Excerpt:
• Please visit and share your knowledge at our sister communities:
  • If you have not, please join our official Homebrewing Facebook Group!

    Homebrewing Facebook Group

First starter question

Homebrew Talk

Help Support Homebrew Talk:

This site may earn a commission from merchant affiliate links, including eBay, Amazon, and others.

tochsner

Supporting Member
HBT Supporter
Joined
Sep 7, 2011
Messages
305
Reaction score
45
Location
Edmonds
I decided to try to make a small starter form my brewday tomorrow. I expect to pitch around noon. Somewhere I read to make the starter 48 hours ahead so thats what I did. Made a .5l starter (per BeerSmith) with Wyeast 1056 yesterday about noon and put it on a stir plate. By 10 o'clock last night, all signs of fermentation were gone. I just set it on the counter overnight at room temperature and this morning the wort is clear and there is a little yeast cake at the bottom. It's such a small starter, I wasn't going to cold crash. Plus I found some threads here that suggest that's bad for the yeast anyway. Can I just leave it at room temperature and pitch the whole thing tomorrow? Should I make a new one later today?
 
I have a thread on this topic as well. Made my starter 10pm last night, just put it in the fridge to cold crash & decant. then will add more wort, let it sit for 12 hrs and repeat.
 
That's fine. I rarely if ever put my starters in the fridge. I don't seen the need to cold crash them, plus it seems counter productive, why would you want to put the yeast to sleep when you're just about to need it? Part of the reason to make a starter is to have the yeast all active and raring to go when you add it to the wort, making the yeast dormant means you have to wait longer for it to wake up.

Data extracts:
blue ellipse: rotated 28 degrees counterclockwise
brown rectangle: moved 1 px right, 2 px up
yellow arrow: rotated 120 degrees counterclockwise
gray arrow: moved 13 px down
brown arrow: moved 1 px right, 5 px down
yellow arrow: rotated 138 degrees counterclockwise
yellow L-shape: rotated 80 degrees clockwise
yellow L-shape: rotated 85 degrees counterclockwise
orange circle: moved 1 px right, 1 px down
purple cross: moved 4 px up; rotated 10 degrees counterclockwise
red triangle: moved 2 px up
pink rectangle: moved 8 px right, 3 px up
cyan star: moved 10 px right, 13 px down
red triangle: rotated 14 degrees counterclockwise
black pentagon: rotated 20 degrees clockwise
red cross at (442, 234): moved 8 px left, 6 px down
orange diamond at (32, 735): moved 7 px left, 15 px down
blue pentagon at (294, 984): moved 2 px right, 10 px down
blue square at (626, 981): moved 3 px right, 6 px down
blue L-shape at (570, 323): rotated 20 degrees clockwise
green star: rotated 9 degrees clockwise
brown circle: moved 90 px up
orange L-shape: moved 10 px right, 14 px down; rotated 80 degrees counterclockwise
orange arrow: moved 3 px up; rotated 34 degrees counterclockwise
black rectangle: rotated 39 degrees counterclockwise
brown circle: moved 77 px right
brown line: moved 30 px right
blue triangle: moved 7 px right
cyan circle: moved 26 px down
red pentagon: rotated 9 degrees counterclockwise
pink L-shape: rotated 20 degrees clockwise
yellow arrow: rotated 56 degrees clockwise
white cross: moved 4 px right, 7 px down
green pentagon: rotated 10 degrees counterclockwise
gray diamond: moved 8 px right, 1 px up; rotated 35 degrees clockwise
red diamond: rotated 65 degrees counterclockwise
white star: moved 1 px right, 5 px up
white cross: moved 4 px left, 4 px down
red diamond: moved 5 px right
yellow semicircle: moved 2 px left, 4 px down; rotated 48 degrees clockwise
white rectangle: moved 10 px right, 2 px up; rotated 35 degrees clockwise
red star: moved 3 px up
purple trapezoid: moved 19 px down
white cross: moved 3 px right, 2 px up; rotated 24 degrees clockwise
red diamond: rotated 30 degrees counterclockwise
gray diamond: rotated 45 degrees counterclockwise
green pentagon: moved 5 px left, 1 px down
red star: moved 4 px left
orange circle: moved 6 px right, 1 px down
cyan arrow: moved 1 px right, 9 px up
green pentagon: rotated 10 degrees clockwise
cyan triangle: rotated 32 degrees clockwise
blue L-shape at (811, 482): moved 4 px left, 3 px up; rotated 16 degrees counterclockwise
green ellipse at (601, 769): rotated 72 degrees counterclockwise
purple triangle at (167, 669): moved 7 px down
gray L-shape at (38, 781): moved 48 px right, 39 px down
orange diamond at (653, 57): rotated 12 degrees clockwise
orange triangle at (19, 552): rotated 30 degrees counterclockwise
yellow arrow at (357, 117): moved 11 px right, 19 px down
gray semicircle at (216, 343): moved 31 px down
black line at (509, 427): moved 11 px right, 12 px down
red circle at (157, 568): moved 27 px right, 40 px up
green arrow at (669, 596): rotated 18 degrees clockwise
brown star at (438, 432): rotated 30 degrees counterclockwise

Assignment: Write the next part of the homebrewing forum thread about a first yeast starter, beginning right after its last post. The items are separate material and have no connection to the forum thread about a yeast starter.

Answer:
Just leave it for tomorrow, or even feed it some more wort.
 
For large starters it's necessary to cold crash then decant to avoid pitching heavily oxidized wort.
 
Not trying to start an argument or hijack a thread, but from reading several articles on yeast. I'm not really sure that a half liter starter is enough to get sufficient yeast growth for pitching. I still believe you will be fine, as for years people pitched a single smack pack directly into 5 gallons and beer was made.
as far as cold crashing i always do. I take my starter out of the fridge an hour before I'm ready to use it, decant and pitch. If i remember right Denny Conn does the same thing.
 
Not trying to start an argument or hijack a thread, but from reading several articles on yeast. I'm not really sure that a half liter starter is enough to get sufficient yeast growth for pitching. I still believe you will be fine, as for years people pitched a single smack pack directly into 5 gallons and beer was made.
as far as cold crashing i always do. I take my starter out of the fridge an hour before I'm ready to use it, decant and pitch. If i remember right Denny Conn does the same thing.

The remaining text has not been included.